#### Excerpt:
This case arises out of a debt collection action. On March 2, 2015, the Court granted Defendants' motion to compel arbitration and stayed this action pending the completion of arbitration. See ECF 45. Thereafter, on March 4, 2015, Plaintiff filed a motion for leave to file a motion to seek reconsideration of the Court's order compelling arbitration. The Court granted leave, and, following briefing, the parties appeared for oral argument on the motion for reconsideration on May 7, 2015.

Under Civil Local Rule 7-9(b), a party may seek reconsideration in three circumstances:

(1) That at the time of the motion for leave, a material difference in fact or law exists from that which was presented to the Court before entry of the interlocutory order for which reconsideration is sought. The party also must show that in the exercise of reasonable diligence the party applying for reconsideration did not know such fact or law at the time of the interlocutory order; or (2) The emergence of new material facts or a change of law occurring after the time of such order; or (3) A manifest failure by the Court to consider material facts or dispositive legal arguments which were presented to the Court before such interlocutory order.

Plaintiff brings her motion pursuant to Rule 7-9(b)(3). The Court has considered the briefing and argument of the parties, and DENIES Plaintiff's motion.

A. Relevant Factual Background

Plaintiff allegedly defaulted on a debt accrued through a consumer credit account issued by HSBC Bank Nevada, N.A. This account was governed by a Cardmember Agreement and Disclosure Statement ("Cardmember Agreement"), which included within its terms an arbitration clause that stated:

This arbitration provision, shall apply to any Claim against us, and to each of our . . . assigns. . . . You agree any Claim, dispute, or controversy (whether based upon contract, tort, intentional or otherwise, constitution, statue, common law, or equity and whether pre-existing, present or future), including initial claims, counter-claims, cross-claims and third party claims arising from or relating to this Agreement or the relationships which result from this Agreement . . . shall be resolved, upon the election of you or us, by binding arbitration pursuant to this arbitration provision.

#### Instructions:
a) From the court order excerpt, return the passage between "(1) That at" and "such interlocutory order.", inclusive.
b) For each statement below, answer yes or no according to the court order excerpt, and quote the words from the excerpt that settle it: (i) The Court granted Defendants' motion to compel arbitration on March 2, 2015. (ii) Plaintiff brings her motion under Rule 7-9(b)(1). (iii) The consumer credit account was issued by HSBC Bank Nevada, N.A.

#### Records:
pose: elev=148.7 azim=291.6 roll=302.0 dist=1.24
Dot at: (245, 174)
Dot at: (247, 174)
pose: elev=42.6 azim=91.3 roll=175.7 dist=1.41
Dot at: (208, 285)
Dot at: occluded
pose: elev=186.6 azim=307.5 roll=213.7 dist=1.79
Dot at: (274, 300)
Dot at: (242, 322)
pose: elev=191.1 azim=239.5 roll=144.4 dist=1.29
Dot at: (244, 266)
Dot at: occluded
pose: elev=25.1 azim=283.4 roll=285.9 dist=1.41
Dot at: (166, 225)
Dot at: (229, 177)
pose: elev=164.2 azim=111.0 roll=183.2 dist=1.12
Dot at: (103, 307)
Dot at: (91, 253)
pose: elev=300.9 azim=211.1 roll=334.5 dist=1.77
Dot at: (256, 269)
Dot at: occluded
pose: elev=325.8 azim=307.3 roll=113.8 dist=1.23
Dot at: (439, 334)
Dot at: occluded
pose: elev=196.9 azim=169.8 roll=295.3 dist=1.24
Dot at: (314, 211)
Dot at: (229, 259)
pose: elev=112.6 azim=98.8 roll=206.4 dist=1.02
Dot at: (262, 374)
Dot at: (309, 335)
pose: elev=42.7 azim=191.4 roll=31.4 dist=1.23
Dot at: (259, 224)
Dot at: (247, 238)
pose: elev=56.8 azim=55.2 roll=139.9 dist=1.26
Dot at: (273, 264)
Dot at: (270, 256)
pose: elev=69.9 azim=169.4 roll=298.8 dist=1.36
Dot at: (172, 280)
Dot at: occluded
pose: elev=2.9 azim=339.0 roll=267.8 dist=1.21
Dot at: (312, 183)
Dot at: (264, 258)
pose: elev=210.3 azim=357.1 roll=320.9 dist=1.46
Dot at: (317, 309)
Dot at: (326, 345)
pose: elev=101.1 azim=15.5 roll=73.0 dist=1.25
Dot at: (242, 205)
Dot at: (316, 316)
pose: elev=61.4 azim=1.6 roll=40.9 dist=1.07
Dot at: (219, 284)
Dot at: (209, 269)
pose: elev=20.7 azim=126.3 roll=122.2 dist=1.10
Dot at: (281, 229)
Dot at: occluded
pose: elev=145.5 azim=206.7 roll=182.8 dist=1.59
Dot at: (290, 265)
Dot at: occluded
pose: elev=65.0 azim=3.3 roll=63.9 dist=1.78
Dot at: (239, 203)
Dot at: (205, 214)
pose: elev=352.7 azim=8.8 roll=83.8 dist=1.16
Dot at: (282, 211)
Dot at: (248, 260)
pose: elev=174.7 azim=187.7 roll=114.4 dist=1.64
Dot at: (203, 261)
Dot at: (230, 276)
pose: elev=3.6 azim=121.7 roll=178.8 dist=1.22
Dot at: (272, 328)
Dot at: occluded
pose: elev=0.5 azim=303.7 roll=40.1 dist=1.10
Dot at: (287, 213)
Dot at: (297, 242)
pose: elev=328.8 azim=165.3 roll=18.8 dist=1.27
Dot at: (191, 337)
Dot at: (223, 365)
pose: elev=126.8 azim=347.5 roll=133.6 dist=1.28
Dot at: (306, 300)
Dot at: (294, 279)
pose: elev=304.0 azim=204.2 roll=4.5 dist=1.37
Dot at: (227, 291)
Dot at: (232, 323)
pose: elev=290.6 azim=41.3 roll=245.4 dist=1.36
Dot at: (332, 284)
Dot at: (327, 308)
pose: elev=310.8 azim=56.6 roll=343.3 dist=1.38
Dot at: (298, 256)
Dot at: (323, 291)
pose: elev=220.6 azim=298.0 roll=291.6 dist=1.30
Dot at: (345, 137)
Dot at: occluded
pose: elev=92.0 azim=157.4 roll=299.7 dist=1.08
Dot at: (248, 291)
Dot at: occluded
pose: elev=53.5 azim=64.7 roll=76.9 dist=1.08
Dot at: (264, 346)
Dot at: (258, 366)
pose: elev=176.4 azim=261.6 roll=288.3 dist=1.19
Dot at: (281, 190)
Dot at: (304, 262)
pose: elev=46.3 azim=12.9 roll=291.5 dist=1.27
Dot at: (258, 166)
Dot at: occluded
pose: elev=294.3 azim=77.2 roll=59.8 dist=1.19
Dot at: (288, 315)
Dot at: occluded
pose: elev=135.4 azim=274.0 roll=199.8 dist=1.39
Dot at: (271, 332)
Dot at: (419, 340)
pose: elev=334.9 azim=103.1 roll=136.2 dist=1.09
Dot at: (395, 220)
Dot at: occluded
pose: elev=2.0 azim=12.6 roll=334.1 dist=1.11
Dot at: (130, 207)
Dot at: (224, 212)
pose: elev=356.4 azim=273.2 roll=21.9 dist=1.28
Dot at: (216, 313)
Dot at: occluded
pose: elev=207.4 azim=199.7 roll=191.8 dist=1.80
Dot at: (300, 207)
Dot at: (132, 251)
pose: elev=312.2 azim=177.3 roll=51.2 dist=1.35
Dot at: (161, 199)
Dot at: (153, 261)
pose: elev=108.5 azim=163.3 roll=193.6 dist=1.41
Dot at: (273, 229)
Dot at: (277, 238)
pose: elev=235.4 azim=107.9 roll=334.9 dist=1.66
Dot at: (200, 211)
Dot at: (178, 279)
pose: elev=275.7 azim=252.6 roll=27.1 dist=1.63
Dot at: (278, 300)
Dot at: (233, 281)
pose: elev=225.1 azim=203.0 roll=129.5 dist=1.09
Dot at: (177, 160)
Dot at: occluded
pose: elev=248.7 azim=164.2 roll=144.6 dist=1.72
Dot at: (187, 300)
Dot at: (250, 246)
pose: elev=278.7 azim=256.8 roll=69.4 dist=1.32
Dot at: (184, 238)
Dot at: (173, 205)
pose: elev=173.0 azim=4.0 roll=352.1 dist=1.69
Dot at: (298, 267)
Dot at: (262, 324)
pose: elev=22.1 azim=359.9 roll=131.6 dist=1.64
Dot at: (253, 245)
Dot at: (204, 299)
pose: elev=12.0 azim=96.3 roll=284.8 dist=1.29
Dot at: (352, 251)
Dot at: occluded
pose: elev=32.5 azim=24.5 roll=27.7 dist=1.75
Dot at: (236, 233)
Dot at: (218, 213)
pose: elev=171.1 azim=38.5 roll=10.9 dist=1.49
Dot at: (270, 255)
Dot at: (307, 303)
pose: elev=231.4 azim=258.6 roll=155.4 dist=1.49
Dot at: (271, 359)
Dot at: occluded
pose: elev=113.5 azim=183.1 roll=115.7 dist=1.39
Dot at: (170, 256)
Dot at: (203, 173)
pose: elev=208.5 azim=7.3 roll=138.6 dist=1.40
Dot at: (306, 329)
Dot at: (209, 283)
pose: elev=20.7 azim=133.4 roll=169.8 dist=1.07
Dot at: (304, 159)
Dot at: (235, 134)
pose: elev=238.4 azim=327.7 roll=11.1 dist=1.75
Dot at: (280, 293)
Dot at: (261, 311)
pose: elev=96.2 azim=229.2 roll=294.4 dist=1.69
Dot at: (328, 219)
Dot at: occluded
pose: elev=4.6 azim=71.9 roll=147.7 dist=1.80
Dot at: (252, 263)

#### Written answers:
a)
(1) That at the time of the motion for leave, a material difference in fact or law exists from that which was presented to the Court before entry of the interlocutory order for which reconsideration is sought. The party also must show that in the exercise of reasonable diligence the party applying for reconsideration did not know such fact or law at the time of the interlocutory order; or (2) The emergence of new material facts or a change of law occurring after the time of such order; or (3) A manifest failure by the Court to consider material facts or dispositive legal arguments which were presented to the Court before such interlocutory order.

b)
(i) Yes: "On March 2, 2015, the Court granted Defendants' motion to compel arbitration and stayed this action pending the completion of arbitration."
(ii) No: "Plaintiff brings her motion pursuant to Rule 7-9(b)(3)."
(iii) Yes: "a consumer credit account issued by HSBC Bank Nevada, N.A."